Almost half (43.4%) of patients smoke, a quarter (25%) have hypertension, and BMI data show a trend toward overweight and obesity (Mdn 26.8). This high prevalence of modifiable risk factors means that the population would benefit from aggressive risk factor modification and preventive interventions.
These findings under score the complementary nature of the risk scores. CCPS and MS are well suited to comprehensive assessment in data-rich clinical settings, whereas FITTS, which relies mainly on demographic factors and exercise capacity, is ideal for broad population screening. RBS adds targeted insight in special circumstances by emphasizing non-ECG markers such as chronotropic incompetence and heart-rate recovery. Consequently, combining scores a priori may yield additive prognostic value, as each captures distinct pathophysiologic domains (e.g., chronotropic response versus METs).
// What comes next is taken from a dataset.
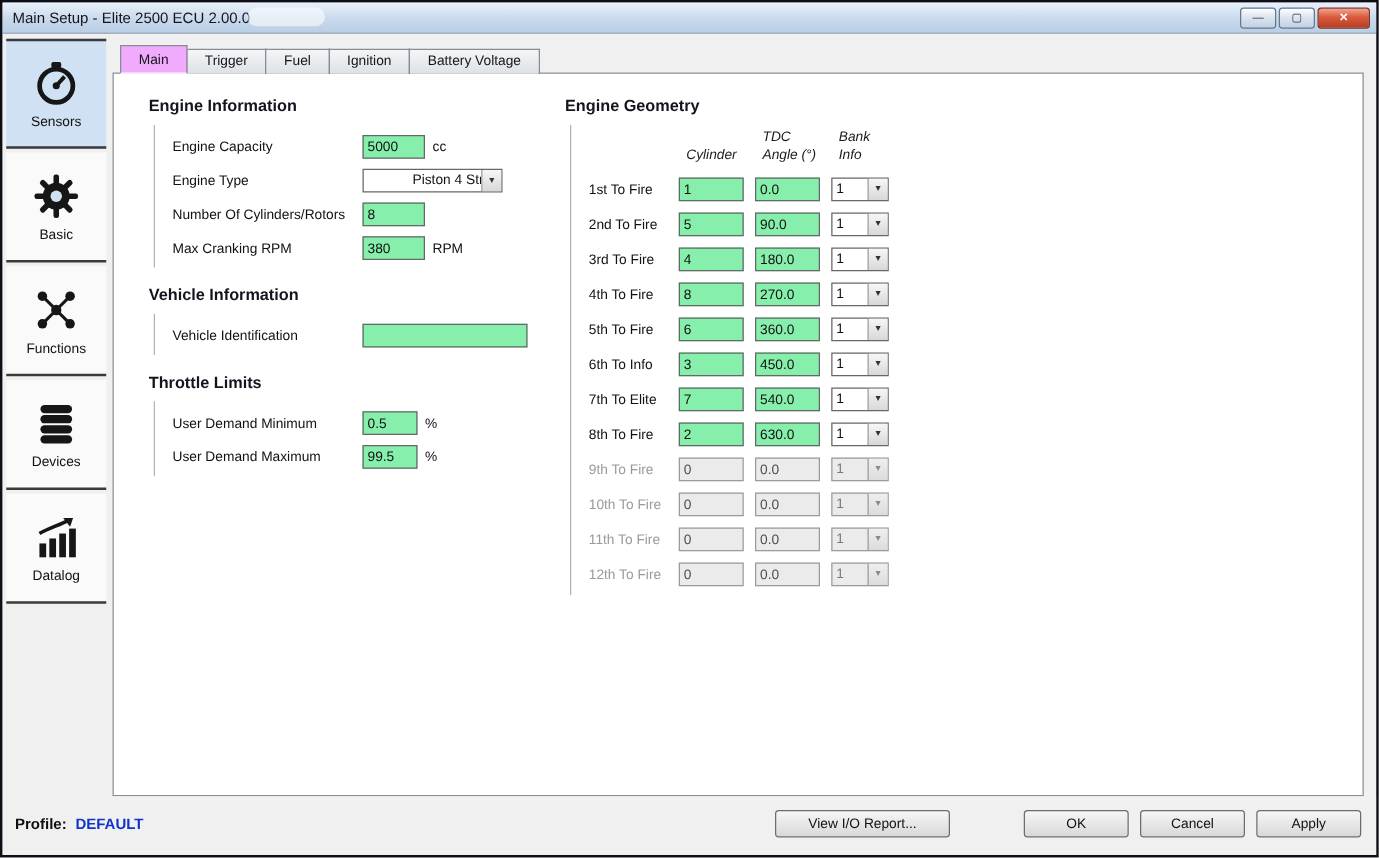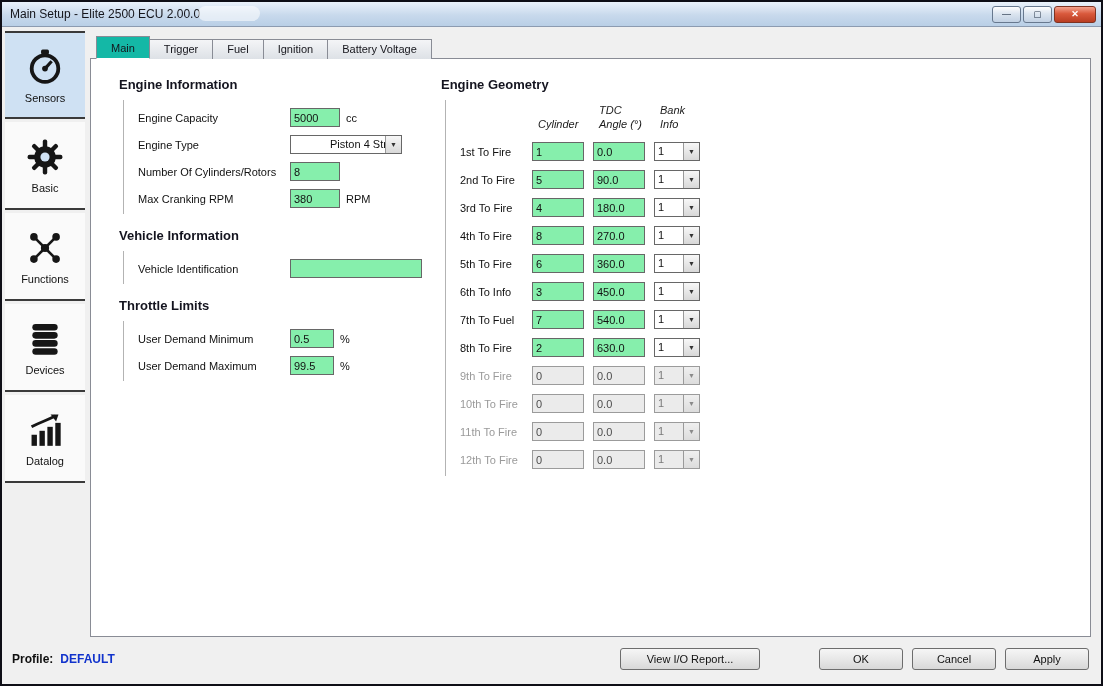"Main" .tab.active { background: #14b8a6 -> #f0abfc }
Clinicians should therefore select scores judiciously: CCPS can sharpen stratification in older adults or those with autonomic dysfunction, while FITTS is preferable for gauging fitness-related risk in younger, otherwise healthy individuals.
Study Limitations
This study is limited by the lack of long-term clinical outcomes (e.g., mortality or cardiac adverse events) to confirm the predictive power of these scores. Additionally, we did not include a gold standard imaging comparator, such as invasive coronary angiography or coronary CT angiography, which limits our ability to comment on the absolute diagnostic accuracy of each score in our cohort. The observed discrepancies in correlation highlight the need for studies examining whether combining multiple risk scores-potentially augmented with artificial intelligence-can improve predictive accuracy. Emerging evidence likewise indicates that machine-learning-enhanced treadmill analytics may more precisely refine risk stratification (14). Further research is needed to investigate how these variables might complement existing scores or serve as the basis of new risk models.
Conclusion
This study highlights the variability and complementary nature of treadmill-based risk scores for CAD. While DTS is effective for identifying high-risk patients needing invasive evaluation, CCPS and FITTS are better suited for lower-risk populations, and RBS adds value with non-ECG parameters. Moderate correlations and notable discrepancies among scores suggest that tailored selection enhances risk stratification. While the five treadmill-derived scores move broadly in the same direction, their modest κ values show they should not be used interchangeably for individual patient decisions. Future prospective studies should evaluate whether integrating complementary variables from more than one treadmill score can further refine clinical decision‑making.